Friday, February 23, 2007

President Spitzer???.....Gabe Pressman thinks so...

Gabe Pressman's View: What Is Spitzer's Destiny?

A preview of an upcoming Spitzer presidential campaign??? Governor Spitzer sounds great........President Spitzer really sounds awesome........andy


Does New York Gov. Eliot Spitzer believe in speaking softly but carrying a big stick? Does he want to make deals to accomplish his goals?
As he answered questions Friday about various issues, including his plan to revamp New York's health care system and a growing dispute with the health care workers union, Gov. Spitzer talked, too, about Teddy Roosevelt and Lyndon Johnson. And he confessed that both had long been role models for him.

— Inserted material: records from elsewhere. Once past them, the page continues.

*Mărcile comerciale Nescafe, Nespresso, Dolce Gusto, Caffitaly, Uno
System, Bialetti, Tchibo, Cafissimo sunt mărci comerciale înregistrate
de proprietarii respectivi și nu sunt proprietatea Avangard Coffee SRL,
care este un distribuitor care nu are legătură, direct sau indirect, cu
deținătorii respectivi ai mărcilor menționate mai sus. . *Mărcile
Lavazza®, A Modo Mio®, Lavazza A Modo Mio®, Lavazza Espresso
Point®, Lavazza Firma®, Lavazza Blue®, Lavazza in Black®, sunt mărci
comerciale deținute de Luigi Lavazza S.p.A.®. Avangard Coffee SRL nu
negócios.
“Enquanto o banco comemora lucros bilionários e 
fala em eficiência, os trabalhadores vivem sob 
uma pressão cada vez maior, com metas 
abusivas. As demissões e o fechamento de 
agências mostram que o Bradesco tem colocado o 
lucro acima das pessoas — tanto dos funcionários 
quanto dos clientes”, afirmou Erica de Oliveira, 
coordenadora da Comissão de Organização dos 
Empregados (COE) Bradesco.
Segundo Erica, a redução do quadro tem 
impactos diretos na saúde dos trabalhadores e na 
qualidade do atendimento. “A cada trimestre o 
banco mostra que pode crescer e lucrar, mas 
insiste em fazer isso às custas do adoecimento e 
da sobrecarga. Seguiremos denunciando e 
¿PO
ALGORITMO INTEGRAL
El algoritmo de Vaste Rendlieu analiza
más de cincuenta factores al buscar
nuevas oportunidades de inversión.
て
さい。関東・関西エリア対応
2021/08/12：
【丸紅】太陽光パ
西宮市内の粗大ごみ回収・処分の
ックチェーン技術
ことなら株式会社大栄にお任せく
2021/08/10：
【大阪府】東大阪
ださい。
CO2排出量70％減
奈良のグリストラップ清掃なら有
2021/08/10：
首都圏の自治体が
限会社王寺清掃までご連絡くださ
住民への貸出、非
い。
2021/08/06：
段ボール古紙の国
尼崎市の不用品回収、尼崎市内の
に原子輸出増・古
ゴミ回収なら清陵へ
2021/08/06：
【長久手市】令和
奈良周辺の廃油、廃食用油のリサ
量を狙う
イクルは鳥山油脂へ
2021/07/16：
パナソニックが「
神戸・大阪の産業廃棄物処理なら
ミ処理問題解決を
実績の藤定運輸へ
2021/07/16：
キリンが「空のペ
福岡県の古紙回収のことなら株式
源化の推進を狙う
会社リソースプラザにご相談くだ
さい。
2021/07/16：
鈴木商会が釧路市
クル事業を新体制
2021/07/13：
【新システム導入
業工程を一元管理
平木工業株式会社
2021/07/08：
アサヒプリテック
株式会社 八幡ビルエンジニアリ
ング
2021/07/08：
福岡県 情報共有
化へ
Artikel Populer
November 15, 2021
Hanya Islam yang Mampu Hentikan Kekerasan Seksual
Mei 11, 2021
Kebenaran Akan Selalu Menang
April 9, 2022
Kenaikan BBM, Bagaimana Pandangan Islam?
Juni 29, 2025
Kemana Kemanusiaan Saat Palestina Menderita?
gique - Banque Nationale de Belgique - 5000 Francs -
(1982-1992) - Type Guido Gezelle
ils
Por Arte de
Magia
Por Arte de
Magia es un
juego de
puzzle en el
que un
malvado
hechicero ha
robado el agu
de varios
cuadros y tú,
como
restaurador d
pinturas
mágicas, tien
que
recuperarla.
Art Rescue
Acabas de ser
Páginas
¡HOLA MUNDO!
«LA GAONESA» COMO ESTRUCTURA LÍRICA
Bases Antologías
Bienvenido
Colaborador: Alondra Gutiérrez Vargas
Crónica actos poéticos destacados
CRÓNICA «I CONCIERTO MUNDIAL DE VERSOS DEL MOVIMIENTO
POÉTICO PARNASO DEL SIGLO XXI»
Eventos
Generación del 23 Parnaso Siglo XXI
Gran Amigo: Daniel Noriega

It was Roosevelt who advised, "Speak softly and carry a big stick; you will go far." And it was Lyndon Johnson who, by his deft negotiating, managed to pass President Kennedy's civil rights legislation after his assassination. In Johnson's inaugural address in 1965, he said, "For every generation there is a destiny. For some, history decides. For this generation, the choice must be our own."
On Friday, in his first sit-down tv interview on WNBC, Governor Spitzer seemed to be taking inspiration from both men. Asked about his battle with the leaders of the Legislature, the Democratic Assembly Speaker, Sheldon Silver, and the Republican Senate Majority Leader Joe Bruno, he said he expected to reach compromises with them on various issues "in the public interest."
Like Teddy Roosevelt, he was speaking softly but wielding a big stick - his continuing threat to run candidates against those who oppose the Spitzer agenda. Like Lyndon Johnson, he was promising heavy negotiating to fashion compromises out of issues that clearly divide him from the legislative leaders.
Eliot Spitzer seems comfortable in his new role as king of the hill; Albany's capital hill. He is philosophical about the future. Obviously, he believes in his personal destiny.
Does he have a rich fantasy life in which he may wonder whether he, like Teddy Roosevelt, can aspire to the Presidency one day? That question didn't come up. But what is clear about New York's new governor is that he has immense confidence in himself. He may succeed in passing a big reform agenda. He may not. But what's equally clear is that the years ahead will be most interesting.
In his inaugural address on New Year's day, he invoked the words of Teddy Roosevelt that you can't make progress without entering the arena.
Spitzer said, "We won't win every fight, we won't win every battle, but we will raise the right issues...."
Roosevelt said, "It is not the critic who counts: not the man who points out how the strong man stumbles or where the doer of deeds could have done better. The credit belongs to the man who is actually in the arena, whose face is marred by dust and sweat and blood, who strives valiantly, who errs and comes up short again and again... if he fails, at least he fails while daring greatly, so that his place shall never be with those cold and timid souls who knew neither victory nor defeat."